ECLI:NL:CRVB:2004:AP0500
Centrale Raad van Beroep
- Hoger beroep
- Rechtspraak.nl
Termijnoverschrijding bij indienen bezwaarschrift in het bestuursrecht
In deze zaak gaat het om de termijnoverschrijding bij het indienen van een bezwaarschrift door appellante tegen besluiten van het Uitvoeringsinstituut werknemersverzekeringen (Uwv). De Wet structuur uitvoeringsorganisatie werk en inkomen is op 1 januari 2002 in werking getreden, waardoor het Uwv in dit geding de plaats inneemt van het Landelijk instituut sociale verzekeringen (Lisv). Appellante heeft op 19 februari 2002 hoger beroep ingesteld tegen een uitspraak van de rechtbank Rotterdam van 22 oktober 2001. Gedaagde, het Uwv, heeft op 8 april 2002 een verweerschrift ingediend. Tijdens de zitting op 7 april 2004 was appellante vertegenwoordigd door drs. J. van Leeuwaarden, terwijl gedaagde niet aanwezig was.
De centrale vraag in deze procedure is of het Uwv appellante terecht niet-ontvankelijk heeft verklaard in haar bezwaar tegen correctienota's over de jaren 1993 tot en met 1997. De Raad oordeelt dat appellante de wettelijke termijn van zes weken voor het indienen van een bezwaarschrift, zoals vastgelegd in de artikelen 6:7, 6:8, 6:9 en 6:11 van de Algemene wet bestuursrecht (Awb), niet in acht heeft genomen. De rechtbank had eerder vastgesteld dat de brief van 3 februari 1999 niet als pro forma bezwaarschrift kan worden aangemerkt, omdat daarin niet werd geprotesteerd tegen de juistheid van de correctienota's.

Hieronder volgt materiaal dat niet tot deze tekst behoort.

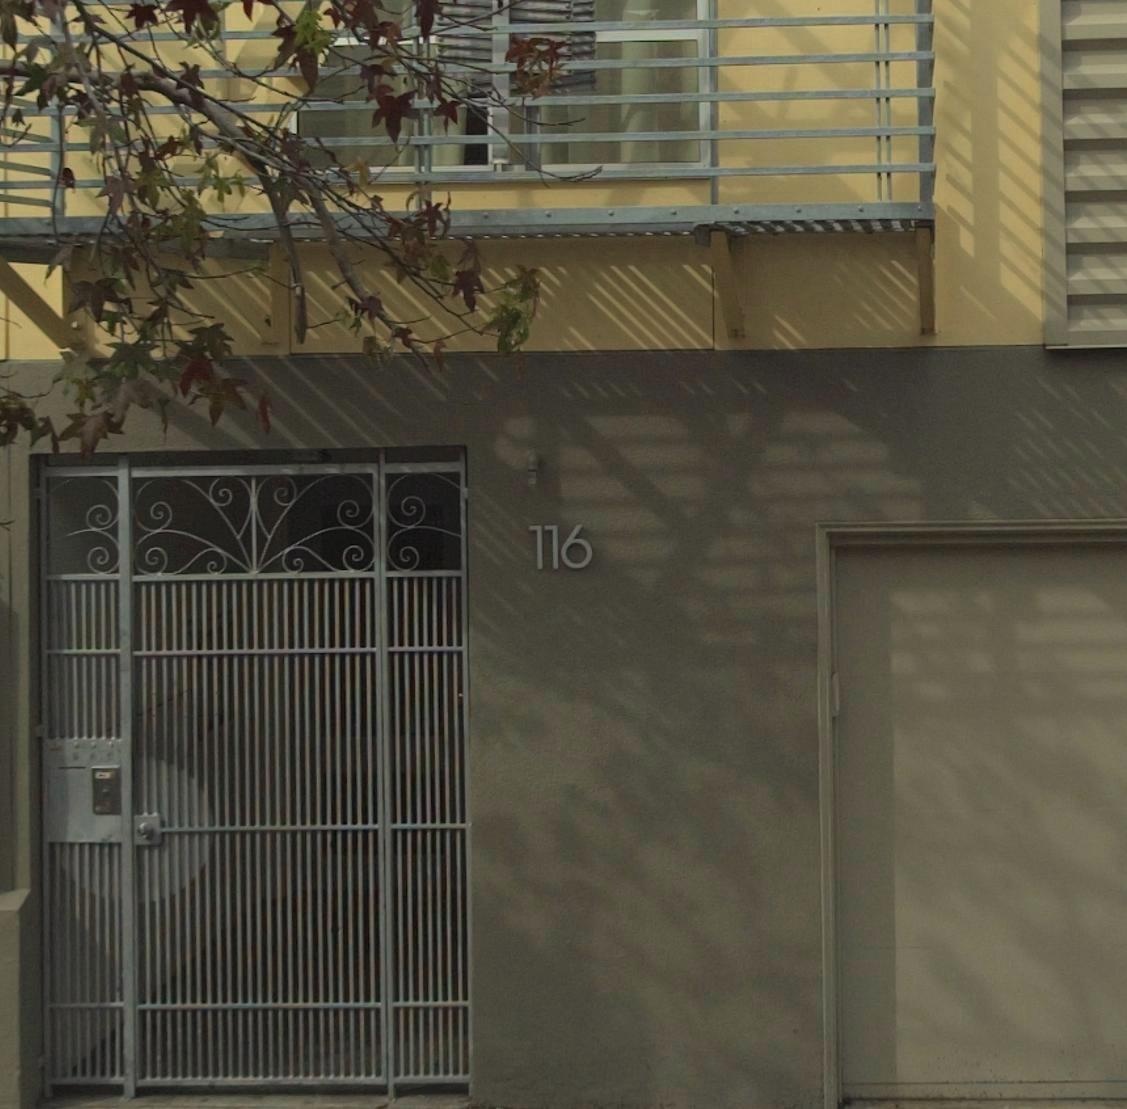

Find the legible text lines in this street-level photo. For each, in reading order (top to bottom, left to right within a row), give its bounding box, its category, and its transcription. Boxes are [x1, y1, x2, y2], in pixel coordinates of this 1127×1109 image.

[526, 523, 595, 571] StreetNumber: 116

De Raad onderschrijft het oordeel van de rechtbank en concludeert dat er geen verschoonbare redenen zijn voor de termijnoverschrijding. Appellante heeft in hoger beroep aangevoerd dat zij op het verkeerde been is gezet door een brief van gedaagde, maar deze stelling wordt door de Raad ongeloofwaardig geacht. De Raad bevestigt de uitspraak van de rechtbank en verklaart het hoger beroep ongegrond. Er zijn geen termen aanwezig om toepassing te geven aan artikel 8:75 van de Awb, wat betekent dat de proceskosten niet worden vergoed.